Tornado 2.1 released

  • Tornado is intriguing, but the main thing I don't like about it is how it reinvents the wheel with a lot of its components. For example:

    - They created a lot of Web-stuff parsing code themselves, when Werkzeug provides a tested and thorough implementation of a lot of that. (Especially routing, regex-based routing just looks horribly kludgy once you have used werkzeug.routing.)

    - They created their own template language when they could have used Jinja. (In fact, tornado.template is basically a half-as-powerful copy of Jinja.)

    - They created their own database access layer when they could have used SQLAlchemy instead.

    Sometimes I think people take the concept of "minimal dependencies" way too far.

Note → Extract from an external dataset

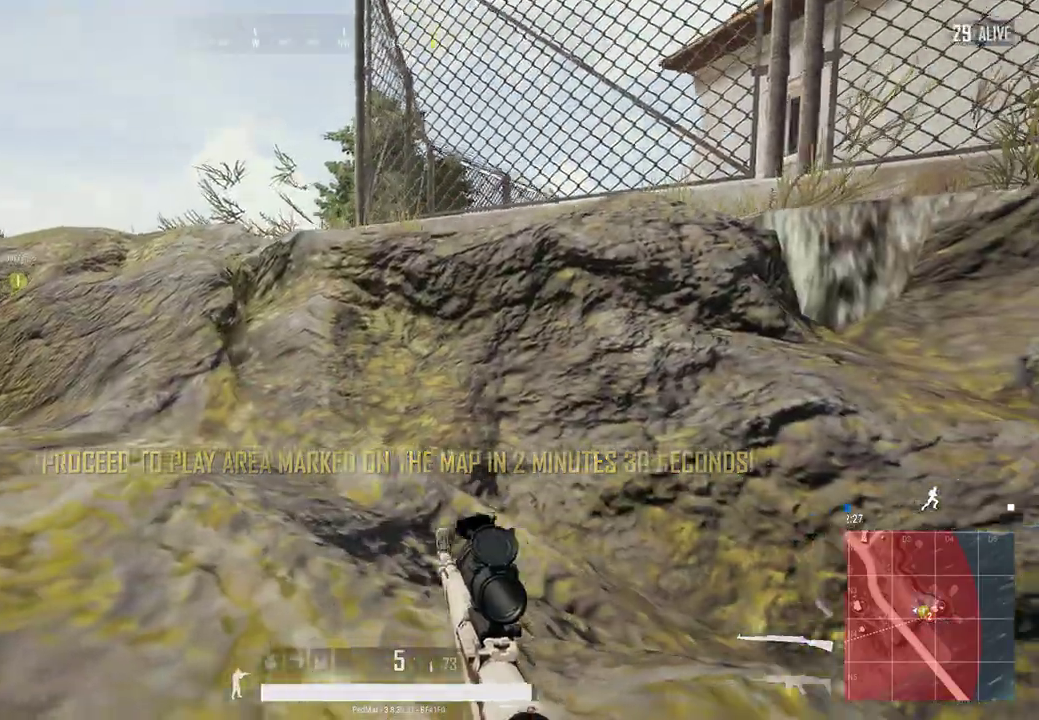
{"keys": ["w"], "mouse": [], "events": []}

  • 90% made up my mind to use Tornado for several upcoming projects, would love to hear some comments (good or bad) from anyone thats used it or using it.

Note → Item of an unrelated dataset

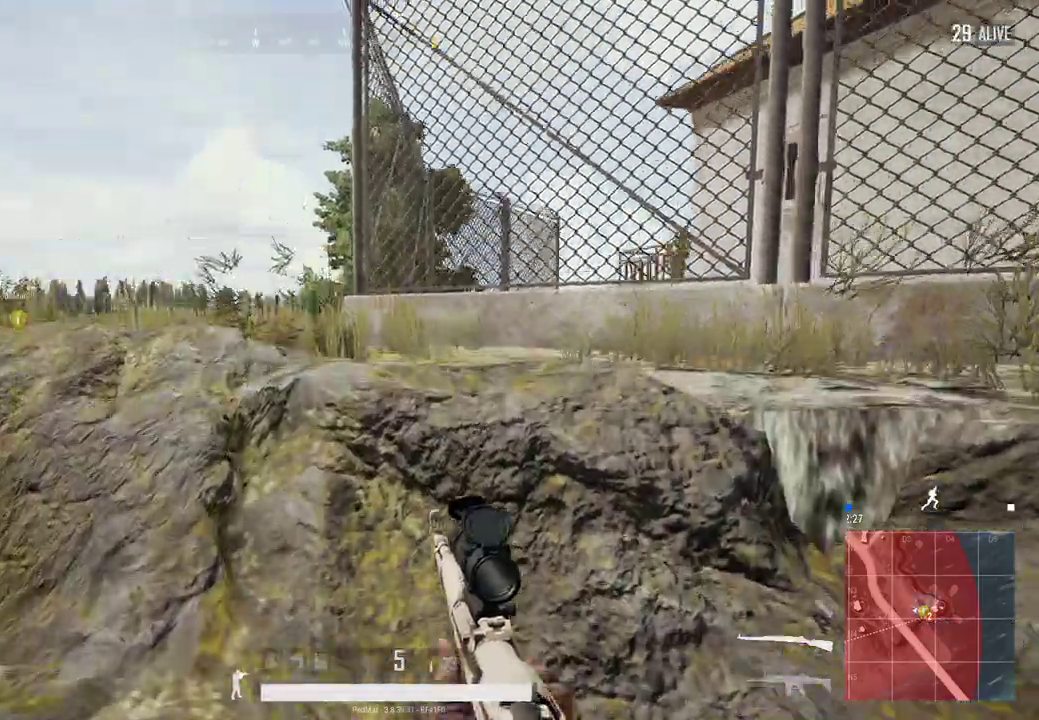
{"keys": ["shift", "w"], "mouse": [], "events": [[267, "shift", "down"]]}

  • Coming from php(mvc background), the only thing i don't like about tornado is that basically you have a Class per request, currently i'm in a process to refactor this so that:

    www.site.com/controller/action/params/?vars -> would route to ->

    class controller(requestHandler):

        def get_action(self, *params, **vars):
            #do something
            self.write(response)
        def  post_action2(self, *params, **vars):
            #.... and so on ....

  • For a multiplayer, realtime, text-based game, like a quiz, should I dive in nodejs or Tornado?

    I know Python but never played with server-side javascript before.

  • I'm especially looking forward to trying the new interface to Twisted and the gen module. I was about to write some async interfaces to things that are currently not - these new modules look like they'll be helping me out quite a bit.